• **Text shown**
____
Right now if you wanted to pull in positive cases you could run the following query

select ?abbr ?date (xsd:integer(?positive)/?pop * 100 AS ?ratio) where {
    ?s :state ?abbr; :positive ?positive ; :date ?date 
} order by ?abbr ?date

but say you wanted to normalize by population. You can pull in population from wikidata with the following query to look at just New York.

PREFIX wdt: <http://www.wikidata.org/prop/direct/>
PREFIX wd: <http://www.wikidata.org/entity/>
PREFIX wikibase: <http://wikiba.se/ontology#>
PREFIX bd: <http://www.bigdata.com/rdf#>

select ?abbr ?date (xsd:integer(?positive)/?pop * 100 AS ?ratio) where {
    ?s :state ?abbr; :positive ?positive ; :date ?date 
    service <https://query.wikidata.org/sparql> {
         ?state wdt:P31 wd:Q35657; wdt:P5086 ?abbr; wdt:P1082 ?pop .
         SERVICE wikibase:label { bd:serviceParam wikibase:language "[AUTO_LANGUAGE],en" }
    }
    filter(?abbr = "NY")
} order by ?abbr ?date

and to look at the latest

PREFIX wdt: <http://www.wikidata.org/prop/direct/>
PREFIX wd: <http://www.wikidata.org/entity/>
PREFIX wikibase: <http://wikiba.se/ontology#>
PREFIX bd: <http://www.bigdata.com/rdf#>

select ?abbr ?date (xsd:integer(?positive)/?pop * 100 AS ?ratio) where {
    ?s :state ?abbr; :positive ?positive ; :date ?date 
    service <https://query.wikidata.org/sparql> {
         ?state wdt:P31 wd:Q35657; wdt:P5086 ?abbr; wdt:P1082 ?pop .
         SERVICE wikibase:label { bd:serviceParam wikibase:language "[AUTO_LANGUAGE],en" }
    }
    filter(?abbr = "NY")
} order by ?abbr desc(?date) limit 1

1.33% of New Yorker's have tested positive. (1.42% as of 4/26, ugh) There are a lot of other factors that go into the infection rate but it's interesting.
____
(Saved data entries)
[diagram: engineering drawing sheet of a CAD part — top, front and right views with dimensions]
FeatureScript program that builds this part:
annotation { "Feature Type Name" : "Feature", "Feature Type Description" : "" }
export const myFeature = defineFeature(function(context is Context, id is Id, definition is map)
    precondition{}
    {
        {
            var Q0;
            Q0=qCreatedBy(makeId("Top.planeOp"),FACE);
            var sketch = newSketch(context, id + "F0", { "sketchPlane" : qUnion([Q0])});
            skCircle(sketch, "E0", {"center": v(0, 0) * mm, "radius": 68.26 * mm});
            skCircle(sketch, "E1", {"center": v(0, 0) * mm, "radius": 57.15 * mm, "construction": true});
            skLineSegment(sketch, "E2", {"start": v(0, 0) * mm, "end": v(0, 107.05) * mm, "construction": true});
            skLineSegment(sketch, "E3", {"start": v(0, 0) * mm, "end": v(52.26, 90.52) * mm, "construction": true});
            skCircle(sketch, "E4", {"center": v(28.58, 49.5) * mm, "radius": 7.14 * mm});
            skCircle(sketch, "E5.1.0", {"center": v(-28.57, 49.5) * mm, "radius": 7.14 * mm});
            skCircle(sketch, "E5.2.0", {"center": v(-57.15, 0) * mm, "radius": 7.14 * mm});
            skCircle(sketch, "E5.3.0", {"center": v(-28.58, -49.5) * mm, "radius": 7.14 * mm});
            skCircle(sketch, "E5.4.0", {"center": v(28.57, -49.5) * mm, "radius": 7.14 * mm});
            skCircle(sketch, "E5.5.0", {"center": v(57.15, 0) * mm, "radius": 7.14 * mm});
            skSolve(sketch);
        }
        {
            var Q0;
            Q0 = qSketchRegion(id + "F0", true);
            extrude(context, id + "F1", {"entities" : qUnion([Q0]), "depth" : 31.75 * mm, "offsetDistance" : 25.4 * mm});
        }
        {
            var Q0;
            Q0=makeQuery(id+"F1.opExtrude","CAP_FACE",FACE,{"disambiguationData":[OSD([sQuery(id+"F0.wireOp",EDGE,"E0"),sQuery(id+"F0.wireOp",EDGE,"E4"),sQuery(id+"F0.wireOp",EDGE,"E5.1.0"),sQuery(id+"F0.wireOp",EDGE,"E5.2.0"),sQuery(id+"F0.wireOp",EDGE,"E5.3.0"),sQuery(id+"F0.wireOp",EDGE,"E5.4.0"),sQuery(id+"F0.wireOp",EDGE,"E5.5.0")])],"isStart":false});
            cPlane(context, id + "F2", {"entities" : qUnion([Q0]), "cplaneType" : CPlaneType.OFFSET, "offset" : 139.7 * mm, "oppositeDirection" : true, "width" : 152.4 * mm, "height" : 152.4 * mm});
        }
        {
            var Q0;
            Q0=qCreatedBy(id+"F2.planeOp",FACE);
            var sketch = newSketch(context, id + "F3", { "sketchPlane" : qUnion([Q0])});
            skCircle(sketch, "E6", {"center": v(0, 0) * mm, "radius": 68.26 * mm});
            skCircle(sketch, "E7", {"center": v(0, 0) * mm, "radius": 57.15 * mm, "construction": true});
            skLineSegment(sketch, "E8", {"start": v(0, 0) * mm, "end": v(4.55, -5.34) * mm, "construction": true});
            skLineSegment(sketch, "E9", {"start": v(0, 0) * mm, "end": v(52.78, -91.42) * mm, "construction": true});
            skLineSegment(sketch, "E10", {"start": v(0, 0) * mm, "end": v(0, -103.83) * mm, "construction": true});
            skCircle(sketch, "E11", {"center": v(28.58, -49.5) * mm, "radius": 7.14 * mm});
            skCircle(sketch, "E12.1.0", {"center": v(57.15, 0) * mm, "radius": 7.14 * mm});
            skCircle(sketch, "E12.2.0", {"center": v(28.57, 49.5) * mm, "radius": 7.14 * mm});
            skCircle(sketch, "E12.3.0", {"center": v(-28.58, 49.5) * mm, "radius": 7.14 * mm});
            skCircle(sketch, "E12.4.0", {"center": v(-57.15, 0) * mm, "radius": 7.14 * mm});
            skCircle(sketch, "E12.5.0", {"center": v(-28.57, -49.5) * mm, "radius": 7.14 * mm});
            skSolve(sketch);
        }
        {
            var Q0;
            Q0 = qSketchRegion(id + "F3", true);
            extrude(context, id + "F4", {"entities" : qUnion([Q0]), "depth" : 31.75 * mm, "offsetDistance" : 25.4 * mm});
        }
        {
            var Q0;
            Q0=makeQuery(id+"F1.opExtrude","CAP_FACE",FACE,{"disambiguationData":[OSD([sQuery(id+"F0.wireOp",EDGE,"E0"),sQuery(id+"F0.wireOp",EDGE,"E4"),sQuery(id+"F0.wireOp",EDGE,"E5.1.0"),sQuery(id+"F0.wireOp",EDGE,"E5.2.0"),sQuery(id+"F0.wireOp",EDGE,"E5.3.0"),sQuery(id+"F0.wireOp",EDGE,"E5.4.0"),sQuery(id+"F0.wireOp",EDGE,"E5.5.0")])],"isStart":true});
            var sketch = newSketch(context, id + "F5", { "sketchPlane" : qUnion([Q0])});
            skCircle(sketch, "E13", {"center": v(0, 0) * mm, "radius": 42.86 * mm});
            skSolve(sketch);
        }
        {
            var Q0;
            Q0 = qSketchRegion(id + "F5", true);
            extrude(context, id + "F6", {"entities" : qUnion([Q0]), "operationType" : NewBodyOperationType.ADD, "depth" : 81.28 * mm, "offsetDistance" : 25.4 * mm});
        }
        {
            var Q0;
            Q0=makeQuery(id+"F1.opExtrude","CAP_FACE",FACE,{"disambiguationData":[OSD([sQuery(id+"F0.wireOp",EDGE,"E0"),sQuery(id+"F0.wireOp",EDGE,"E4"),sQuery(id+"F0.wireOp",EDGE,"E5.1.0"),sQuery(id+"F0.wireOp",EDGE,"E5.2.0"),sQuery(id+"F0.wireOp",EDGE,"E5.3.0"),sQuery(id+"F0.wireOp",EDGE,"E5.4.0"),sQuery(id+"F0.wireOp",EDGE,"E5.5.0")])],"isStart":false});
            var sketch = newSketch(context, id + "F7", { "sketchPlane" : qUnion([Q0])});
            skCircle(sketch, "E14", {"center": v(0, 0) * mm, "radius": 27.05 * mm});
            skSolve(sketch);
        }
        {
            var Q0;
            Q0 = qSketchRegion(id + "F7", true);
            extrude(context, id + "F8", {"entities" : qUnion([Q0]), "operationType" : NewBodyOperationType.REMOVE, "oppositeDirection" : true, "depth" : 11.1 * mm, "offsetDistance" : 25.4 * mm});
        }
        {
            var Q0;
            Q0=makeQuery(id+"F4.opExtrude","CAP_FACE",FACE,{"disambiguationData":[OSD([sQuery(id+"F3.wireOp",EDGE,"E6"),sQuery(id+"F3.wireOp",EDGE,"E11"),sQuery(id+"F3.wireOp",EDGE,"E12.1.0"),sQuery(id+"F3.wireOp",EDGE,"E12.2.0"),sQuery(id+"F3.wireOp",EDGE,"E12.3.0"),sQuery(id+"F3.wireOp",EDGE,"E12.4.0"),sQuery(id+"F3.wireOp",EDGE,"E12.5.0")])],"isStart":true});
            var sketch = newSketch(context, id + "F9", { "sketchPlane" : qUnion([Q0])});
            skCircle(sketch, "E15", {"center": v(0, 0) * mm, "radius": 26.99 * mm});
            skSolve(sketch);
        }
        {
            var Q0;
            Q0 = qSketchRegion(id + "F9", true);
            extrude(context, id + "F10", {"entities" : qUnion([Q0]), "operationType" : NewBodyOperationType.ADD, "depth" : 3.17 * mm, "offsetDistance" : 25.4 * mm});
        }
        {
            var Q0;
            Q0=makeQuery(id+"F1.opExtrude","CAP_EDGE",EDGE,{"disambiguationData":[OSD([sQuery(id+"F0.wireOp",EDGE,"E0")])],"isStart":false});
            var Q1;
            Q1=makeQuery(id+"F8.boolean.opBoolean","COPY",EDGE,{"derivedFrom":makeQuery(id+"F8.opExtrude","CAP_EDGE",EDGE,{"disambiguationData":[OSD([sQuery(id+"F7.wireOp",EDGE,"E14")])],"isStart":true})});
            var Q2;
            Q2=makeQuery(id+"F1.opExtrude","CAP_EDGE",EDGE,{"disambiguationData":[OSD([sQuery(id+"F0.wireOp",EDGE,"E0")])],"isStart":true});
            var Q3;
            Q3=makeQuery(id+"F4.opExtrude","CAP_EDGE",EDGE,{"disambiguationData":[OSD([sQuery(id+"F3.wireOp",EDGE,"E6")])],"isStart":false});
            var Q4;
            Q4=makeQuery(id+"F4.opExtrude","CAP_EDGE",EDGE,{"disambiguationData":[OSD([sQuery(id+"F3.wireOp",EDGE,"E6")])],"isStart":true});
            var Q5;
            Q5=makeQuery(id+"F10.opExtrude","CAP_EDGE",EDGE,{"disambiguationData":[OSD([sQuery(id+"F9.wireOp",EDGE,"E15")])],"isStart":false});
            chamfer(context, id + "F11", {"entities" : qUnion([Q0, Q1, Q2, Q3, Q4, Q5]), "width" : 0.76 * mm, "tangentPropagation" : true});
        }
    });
____
• **Task list**
**A)** Which prefixes does the post on SPARQL queries for positive cases declare, and what IRI is each one bound to?
**B)** Take the post on normalizing positive cases by population further, starting after its final sentence.
These rows come from a separate source.

• **Task-by-task answers**
**A)**
- wdt: <http://www.wikidata.org/prop/direct/>
- wd: <http://www.wikidata.org/entity/>
- wikibase: <http://wikiba.se/ontology#>
- bd: <http://www.bigdata.com/rdf#>

**B)**
If anyone has any suggestions of what else might be interesting to pull in that is outside the standard tabular reporting I'd be happy to look into that.

Some observations on the Corona virus and data. The world community isn't tracking very interesting data about the virus. Some of that can probably be attributed to privacy considerations for health related data and even when only tracking the most basic of data, positive cases, hospitalizations, etc. the data is still challenging to collect, to report and quality is questionable. Answering even the simplest and seemingly easiest question, how many people have tested positive, is not an easy task.

Since I'm using this as a study on data collection and integration to identify opportunities to improve I want to note how poor the CDC's data is. Say maybe you want to compare SARS-COV2 to other Corona type viruses. There's a nice chart at Coronavirus National Trends - NREVSS | CDC If you click on the link at the bottom you get an html chart Coronavirus for the US . It's not the worst. At least you get the data but it's not that great.

If you want CDC data on laboratory confirmed hospitalizations you can go to this page COVID-19 Hospitalizations and there is a data download link but you'd need to do that for each region and there isn't a simple url behind it. They're doing some strange cookie thing based on your selections. I don't need a chart. These are small data sets and I can do the chart in a minute with excel. Just a csv would be better than what they have and only a pdf would be worse.

Pulling in some genomic information might make this more interesting. Not interesting as in, "yay, this is fun" but more in the way a serial killer is interesting.

I've been reading reports about multiple SARS-CoV-19 strains, approximately 30 and gene deletion sequences. I know that semantic web technology is used a lot in the biosciences but I don't follow it too closely. I find that if you're not into that field it's tough to follow.

https://www.tillett.info/2020/04/28/there-are-many-sars-cov-2-strains-with-gene-deletions/

It might be interesting to pull in some data on this as people are interested in identifying an attenuated strain.